Re: What still uses the block layer?

From: david
Date: Mon Oct 15 2007 - 22:09:03 EST


On Tue, 16 Oct 2007, Neil Brown wrote:

On Monday October 15, rob@xxxxxxxxxxx wrote:
Therefore it is best to not have stable single-number naming schemes
for any devices on any machines. Why? Because it ensure there will
not be any second class citizens.

This is where we disagree. The existence of devices you cannot stably
enumerate does not eliminate the existence of devices you trivially can.

No, but it dramatically reduces that value of being able to enumerate
those devices.

this is the point of disagreement. the devices you can trivially enumerate can be handled easily and trivially, the ones that you can't may require more complex things to handle them, but that depends on the situation. If you only have one USB drive on a system you don't need to worry about what order USB hotplug events come in if you can just say 'the first USB drive'. mixing the different types of devices into one namespace complicates things in a couple of ways.

1. devices that used to have stable names no longer have stable names without extra effort.

2. having multiple seperate unstable namespaces with one name in each of them looks to the user like a stable namespace, since the instability never comes into play. combineing these into a single namespace looses this stability


Pulling out the "IBM numa cluster with multiple SAS enclosures _and_ firewire"
infrastructure to find the root partition on my hard drive may be good for
the IBM numa clusters, but only at the expense of complicating this part of
my laptop's infrastructure by an order of magnitude, and making embedded
systems nearly impossible to put together.
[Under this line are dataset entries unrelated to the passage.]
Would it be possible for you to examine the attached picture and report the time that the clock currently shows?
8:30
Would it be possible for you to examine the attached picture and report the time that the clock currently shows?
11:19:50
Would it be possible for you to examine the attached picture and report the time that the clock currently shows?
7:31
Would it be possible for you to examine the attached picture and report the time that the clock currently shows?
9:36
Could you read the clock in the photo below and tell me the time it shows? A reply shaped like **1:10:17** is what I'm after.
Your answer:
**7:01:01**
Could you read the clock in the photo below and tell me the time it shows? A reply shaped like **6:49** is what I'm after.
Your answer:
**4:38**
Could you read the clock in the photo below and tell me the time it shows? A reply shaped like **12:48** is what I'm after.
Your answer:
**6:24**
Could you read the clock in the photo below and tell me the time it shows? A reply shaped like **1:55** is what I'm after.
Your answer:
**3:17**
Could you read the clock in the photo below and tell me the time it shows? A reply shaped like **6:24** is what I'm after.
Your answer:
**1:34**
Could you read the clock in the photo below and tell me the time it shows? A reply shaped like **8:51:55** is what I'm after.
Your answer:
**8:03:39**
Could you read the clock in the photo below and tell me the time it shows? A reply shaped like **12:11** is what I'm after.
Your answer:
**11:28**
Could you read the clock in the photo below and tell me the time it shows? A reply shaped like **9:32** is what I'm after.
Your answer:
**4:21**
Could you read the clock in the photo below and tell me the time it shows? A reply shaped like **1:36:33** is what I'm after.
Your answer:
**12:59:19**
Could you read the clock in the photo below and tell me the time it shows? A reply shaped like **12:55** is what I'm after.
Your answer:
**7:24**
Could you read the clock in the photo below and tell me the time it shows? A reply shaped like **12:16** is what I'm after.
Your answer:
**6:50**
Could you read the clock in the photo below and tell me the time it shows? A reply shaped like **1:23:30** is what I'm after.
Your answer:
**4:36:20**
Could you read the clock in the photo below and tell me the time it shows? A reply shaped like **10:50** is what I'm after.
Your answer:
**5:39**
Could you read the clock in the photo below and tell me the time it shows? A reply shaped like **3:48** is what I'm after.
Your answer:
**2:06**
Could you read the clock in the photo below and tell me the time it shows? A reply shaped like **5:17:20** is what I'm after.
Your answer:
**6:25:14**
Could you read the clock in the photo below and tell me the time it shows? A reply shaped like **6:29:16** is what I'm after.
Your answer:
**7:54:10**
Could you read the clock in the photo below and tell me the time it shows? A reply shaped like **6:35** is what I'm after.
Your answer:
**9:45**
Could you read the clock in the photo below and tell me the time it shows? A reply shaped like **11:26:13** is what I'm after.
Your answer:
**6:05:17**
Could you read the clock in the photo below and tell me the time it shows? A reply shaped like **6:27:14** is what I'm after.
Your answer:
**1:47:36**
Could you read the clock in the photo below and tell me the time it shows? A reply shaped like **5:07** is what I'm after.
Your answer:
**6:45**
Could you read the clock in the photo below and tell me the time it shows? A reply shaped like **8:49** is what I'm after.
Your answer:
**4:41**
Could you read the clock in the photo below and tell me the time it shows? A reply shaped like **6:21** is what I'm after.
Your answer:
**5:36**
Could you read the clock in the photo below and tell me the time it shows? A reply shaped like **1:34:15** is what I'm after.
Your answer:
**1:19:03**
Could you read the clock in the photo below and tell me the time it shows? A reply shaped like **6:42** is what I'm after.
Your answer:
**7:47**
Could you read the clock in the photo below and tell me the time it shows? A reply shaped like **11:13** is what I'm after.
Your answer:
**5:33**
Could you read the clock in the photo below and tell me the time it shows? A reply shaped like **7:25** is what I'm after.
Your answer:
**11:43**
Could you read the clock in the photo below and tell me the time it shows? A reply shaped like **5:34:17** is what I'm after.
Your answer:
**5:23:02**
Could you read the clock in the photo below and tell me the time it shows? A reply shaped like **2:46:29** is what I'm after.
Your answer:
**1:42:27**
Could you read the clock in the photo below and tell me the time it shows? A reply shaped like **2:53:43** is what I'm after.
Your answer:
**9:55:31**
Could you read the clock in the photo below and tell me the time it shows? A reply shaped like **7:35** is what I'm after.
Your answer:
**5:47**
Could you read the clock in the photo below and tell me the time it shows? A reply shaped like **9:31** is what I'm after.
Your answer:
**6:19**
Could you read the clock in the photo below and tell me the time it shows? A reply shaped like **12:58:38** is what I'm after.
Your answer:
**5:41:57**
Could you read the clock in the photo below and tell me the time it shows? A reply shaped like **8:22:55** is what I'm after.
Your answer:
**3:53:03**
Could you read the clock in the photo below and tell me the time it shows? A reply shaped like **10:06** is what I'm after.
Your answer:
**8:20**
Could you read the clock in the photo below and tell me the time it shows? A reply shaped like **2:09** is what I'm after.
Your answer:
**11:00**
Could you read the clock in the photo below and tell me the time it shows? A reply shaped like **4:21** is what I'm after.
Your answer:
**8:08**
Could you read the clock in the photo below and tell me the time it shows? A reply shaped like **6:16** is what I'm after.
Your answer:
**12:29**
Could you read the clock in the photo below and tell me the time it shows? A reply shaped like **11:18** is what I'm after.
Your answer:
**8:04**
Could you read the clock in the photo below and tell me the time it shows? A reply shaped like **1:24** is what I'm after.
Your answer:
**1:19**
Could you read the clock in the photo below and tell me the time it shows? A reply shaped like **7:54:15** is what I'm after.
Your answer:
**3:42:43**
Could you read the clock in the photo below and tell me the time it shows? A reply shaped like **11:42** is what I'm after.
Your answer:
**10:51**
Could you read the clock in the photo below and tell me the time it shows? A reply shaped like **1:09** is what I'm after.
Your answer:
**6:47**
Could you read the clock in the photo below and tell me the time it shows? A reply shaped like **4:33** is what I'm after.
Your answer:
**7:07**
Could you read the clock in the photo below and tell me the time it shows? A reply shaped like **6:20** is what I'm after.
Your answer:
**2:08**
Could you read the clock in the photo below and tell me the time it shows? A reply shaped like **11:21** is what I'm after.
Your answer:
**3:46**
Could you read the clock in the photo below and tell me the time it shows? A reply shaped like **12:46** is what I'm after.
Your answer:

If "one size fits all" were true,
my cell phone would be running Red Hat Enterprise.

If some devices that are even reasonably common (e.g. IDE drives) are
stable, then some application developers or system integrators will
work under the assumption of stability and whatever they build will
break when you try it on different hardware.

So you break the IDE drives to get laptop users to debug the Niagra set? The

Breaking old behaviour is always bad... My computers with IDE
interfaces still see stable "/dev/hda" devices. Are you saying the
devices that used to be "hda" are now "sdb" ?? Maybe there is a
.config option...

yes, this changed. If you run your IDE drives with the PATA drivers of libata they show up as sdX, and are subject to the same detection order issues as any other sd device.

solution is to make the easy cases hard?

Is it really that hard?

Note that stable names a still a very real option. udev provides
several. /dev/disk-by-path/XXX will be stable for lots of "screwed
in" devices. /dev/disk-by-id will be stable for devices the report a
unique id. etc.

Here it's

ls /dev/disk/by-path/
pci-0000:00:1f.2-scsi-0:0:0:0 pci-0000:00:1f.2-scsi-0:0:0:0-part4
pci-0000:00:1f.2-scsi-0:0:0:0-part1 pci-0000:00:1f.2-scsi-0:0:0:0-part5
pci-0000:00:1f.2-scsi-0:0:0:0-part2 pci-0000:00:1f.2-scsi-0:0:0:0-part6
pci-0000:00:1f.2-scsi-0:0:0:0-part3 pci-0000:00:1f.2-scsi-1:0:0:0

And this is an improvement?

Depends on your metric.

"Easy to type" - I guess /dev/hda1 wins hands down.
"Can be used in a script or config file and is guaranteed always to
work until a screwdriver is used to change that device or it's
controller"
I think
/dev/disk/by-path/pci-0000:00:1f.2-scsi-0:0:0:0-part1
is quite acceptable.
What is your metric?

does it have to be one or the other? /dev/hda1 suceeded on both metrics.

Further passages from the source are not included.